Ankara şarkılarını çok duyduk. Belli ki daha da duyacağız. Atmışlar olaylarında korsasn yayın yapan Anamurdaki Kıbrısın sesi ratyosunda geceleri Ankaradan mektupla “Ankara Ankara güzel Ankara” marşını duyuyorduk. Yine ilkokuldan öğrendiğimiz ve daha sonra Kemalistlerin sık sık söyledikleri Ankaranın taşına bak ezgisiyle de dağarcık dolmaya başladı. Gençlik döneminde ise daha da mesajlı çok yönlü “Ankkaradan Abim geldi” şarkısını dinlemeye başladık. Zaman ilerliyor ve yaşlandıkça sanki siyasal statikleme ile gericileşme de yön bulmaya hız veriyordu. Şimdi ise Ankaradan başka sesler geliyor. EN sonuncusu daha bir acıtan mesajlı içeriktedir.

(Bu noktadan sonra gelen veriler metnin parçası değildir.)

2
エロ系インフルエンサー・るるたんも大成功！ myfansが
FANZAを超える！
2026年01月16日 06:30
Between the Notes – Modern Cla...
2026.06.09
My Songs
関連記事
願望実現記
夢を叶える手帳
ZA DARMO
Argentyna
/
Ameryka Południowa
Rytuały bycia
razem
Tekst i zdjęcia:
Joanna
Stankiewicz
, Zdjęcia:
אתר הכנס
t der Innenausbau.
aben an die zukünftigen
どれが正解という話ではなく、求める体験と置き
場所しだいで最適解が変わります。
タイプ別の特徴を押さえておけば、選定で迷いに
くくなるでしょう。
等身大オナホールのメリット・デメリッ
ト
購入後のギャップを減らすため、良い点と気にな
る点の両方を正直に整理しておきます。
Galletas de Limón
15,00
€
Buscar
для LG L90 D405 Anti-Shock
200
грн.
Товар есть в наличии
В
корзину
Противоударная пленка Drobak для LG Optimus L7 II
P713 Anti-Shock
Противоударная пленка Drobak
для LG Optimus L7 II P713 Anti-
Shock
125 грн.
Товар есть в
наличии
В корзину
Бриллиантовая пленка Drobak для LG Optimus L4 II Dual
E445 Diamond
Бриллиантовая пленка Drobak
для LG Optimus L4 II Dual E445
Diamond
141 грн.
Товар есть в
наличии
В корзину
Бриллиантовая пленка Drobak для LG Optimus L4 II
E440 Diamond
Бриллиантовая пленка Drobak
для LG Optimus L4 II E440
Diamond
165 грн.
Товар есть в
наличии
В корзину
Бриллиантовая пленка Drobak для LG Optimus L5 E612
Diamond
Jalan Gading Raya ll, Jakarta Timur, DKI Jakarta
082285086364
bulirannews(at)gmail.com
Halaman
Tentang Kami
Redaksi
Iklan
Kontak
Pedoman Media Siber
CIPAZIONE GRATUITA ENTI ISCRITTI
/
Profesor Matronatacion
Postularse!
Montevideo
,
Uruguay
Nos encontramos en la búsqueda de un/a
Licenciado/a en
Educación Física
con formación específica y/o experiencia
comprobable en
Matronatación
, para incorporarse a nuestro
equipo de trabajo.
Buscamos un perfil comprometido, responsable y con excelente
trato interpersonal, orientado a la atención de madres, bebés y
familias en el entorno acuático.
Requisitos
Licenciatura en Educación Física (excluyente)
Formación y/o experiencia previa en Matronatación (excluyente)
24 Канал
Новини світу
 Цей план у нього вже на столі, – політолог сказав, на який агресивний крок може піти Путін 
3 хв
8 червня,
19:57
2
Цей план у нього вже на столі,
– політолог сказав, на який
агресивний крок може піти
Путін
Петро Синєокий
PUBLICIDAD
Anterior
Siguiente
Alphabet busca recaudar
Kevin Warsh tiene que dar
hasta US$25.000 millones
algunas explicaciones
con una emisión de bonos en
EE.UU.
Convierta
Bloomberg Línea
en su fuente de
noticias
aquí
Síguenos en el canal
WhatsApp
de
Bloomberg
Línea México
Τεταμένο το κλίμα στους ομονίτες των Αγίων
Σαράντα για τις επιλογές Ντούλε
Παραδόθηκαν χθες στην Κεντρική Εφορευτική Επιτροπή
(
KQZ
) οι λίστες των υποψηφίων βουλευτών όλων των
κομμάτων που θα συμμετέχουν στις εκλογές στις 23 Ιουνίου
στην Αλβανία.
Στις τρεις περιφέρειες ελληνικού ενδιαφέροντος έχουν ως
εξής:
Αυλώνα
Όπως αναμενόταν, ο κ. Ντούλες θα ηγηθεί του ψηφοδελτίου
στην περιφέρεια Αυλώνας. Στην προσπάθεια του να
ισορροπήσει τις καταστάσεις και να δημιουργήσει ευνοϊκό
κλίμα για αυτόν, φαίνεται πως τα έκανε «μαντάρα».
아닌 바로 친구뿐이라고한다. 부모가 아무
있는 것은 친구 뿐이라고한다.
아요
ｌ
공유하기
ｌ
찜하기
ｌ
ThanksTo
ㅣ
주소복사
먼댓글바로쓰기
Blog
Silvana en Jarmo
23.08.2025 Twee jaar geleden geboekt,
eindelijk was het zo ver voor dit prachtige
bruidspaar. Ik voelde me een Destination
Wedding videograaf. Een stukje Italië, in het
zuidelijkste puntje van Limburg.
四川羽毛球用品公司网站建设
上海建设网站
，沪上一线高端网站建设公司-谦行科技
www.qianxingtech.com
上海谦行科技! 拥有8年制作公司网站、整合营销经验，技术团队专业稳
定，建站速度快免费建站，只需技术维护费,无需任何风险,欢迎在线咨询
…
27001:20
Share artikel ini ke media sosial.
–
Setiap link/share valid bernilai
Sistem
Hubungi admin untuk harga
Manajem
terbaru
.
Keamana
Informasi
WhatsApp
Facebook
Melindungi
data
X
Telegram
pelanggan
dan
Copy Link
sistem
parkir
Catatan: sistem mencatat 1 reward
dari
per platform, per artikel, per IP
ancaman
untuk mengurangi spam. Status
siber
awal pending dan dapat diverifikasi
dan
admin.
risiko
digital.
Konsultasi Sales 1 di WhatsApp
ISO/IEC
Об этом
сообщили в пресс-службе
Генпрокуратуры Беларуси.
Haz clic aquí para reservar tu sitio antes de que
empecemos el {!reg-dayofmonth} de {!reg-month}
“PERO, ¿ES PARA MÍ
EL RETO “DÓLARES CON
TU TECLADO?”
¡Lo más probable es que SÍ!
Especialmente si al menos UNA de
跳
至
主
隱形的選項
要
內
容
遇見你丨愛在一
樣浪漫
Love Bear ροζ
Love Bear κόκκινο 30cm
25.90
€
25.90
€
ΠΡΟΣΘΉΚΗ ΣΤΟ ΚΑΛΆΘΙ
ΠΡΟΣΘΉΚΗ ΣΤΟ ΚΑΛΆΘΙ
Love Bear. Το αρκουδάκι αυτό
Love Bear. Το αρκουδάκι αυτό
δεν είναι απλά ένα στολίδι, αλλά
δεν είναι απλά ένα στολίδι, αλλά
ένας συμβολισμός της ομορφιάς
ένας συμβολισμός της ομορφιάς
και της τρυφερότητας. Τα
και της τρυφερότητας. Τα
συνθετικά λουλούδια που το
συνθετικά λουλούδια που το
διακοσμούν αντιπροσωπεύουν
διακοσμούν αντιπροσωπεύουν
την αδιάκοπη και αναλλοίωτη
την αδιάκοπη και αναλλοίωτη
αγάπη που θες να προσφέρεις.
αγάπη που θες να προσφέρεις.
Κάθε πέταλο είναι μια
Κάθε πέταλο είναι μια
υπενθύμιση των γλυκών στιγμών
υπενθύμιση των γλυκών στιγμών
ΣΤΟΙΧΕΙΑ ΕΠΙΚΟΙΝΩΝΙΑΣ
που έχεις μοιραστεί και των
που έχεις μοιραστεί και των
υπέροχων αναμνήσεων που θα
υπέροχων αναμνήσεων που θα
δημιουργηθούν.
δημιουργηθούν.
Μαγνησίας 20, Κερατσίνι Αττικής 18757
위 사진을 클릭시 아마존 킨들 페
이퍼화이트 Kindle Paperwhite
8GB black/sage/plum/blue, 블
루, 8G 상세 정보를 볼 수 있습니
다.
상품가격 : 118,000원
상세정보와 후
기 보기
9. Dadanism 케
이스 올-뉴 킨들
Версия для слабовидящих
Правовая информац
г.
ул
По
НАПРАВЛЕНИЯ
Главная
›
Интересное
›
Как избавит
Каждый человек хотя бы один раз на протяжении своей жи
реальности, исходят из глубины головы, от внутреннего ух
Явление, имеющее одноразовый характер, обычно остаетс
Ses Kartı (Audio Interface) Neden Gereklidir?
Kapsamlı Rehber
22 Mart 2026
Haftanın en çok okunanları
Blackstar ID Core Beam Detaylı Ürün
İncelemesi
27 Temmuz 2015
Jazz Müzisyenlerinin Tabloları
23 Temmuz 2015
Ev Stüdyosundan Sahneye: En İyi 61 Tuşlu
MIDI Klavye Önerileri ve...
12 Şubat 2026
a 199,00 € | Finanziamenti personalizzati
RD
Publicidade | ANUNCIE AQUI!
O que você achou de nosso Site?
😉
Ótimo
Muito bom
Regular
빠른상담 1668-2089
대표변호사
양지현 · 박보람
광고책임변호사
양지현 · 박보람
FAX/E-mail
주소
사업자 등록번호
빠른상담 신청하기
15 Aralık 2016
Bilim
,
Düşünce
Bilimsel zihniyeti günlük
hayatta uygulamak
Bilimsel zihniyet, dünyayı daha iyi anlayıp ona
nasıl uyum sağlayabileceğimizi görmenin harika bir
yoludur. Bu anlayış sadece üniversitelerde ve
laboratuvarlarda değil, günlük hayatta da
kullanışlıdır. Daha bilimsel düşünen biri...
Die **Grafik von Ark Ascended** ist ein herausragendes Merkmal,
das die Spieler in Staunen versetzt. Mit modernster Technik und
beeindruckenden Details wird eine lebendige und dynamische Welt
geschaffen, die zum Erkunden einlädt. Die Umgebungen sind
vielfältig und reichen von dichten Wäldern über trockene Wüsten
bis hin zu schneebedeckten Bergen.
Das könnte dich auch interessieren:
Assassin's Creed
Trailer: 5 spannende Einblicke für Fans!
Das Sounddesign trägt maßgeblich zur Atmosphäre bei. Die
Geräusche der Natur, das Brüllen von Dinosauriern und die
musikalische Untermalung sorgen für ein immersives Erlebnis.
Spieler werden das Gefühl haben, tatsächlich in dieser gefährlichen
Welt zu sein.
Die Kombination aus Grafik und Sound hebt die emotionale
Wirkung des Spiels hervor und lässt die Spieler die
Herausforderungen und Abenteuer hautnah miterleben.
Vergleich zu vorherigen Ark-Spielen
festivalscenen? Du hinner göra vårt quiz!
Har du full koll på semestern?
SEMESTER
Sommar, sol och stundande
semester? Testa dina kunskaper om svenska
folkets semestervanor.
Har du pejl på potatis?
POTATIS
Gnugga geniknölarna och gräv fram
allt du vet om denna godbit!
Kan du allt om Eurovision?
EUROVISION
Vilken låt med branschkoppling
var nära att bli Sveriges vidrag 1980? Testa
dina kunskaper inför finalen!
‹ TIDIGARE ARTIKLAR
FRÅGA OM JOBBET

Yeniden sahnenin önünde Fuat bey. Fuat bey Kıbrısla alakalı en üst yetkili yerindedir. Mesaj bir başkaydı. K. Kıbrıstaki şakşakçılar hemen sevindi. Hele da makamcı birden kendini “Müslüman rüzgârına kapılmış” halde buldu. Osmanlı hegemonyasından ve İslamcı Türkçülük acemi söylemli işbirlikçi politik figürü olarak oldukça heycanlı sözler yağdırıyordu. Fuat bey ise beynindekini artık rahat söylüyordu. Üstelik kamyonlar dolusu eğitim mavzemelerinin de K. Kıbrısa gönderme süreci başlıyordu. KIbrısın adını da kuzey coğrafyası eldeki konumu Kıbrıs Türk devleti olarak ilan ediyordu. Ne Tatarın nede Üstelin haberi dahi yok. Meclis mi; oda kim?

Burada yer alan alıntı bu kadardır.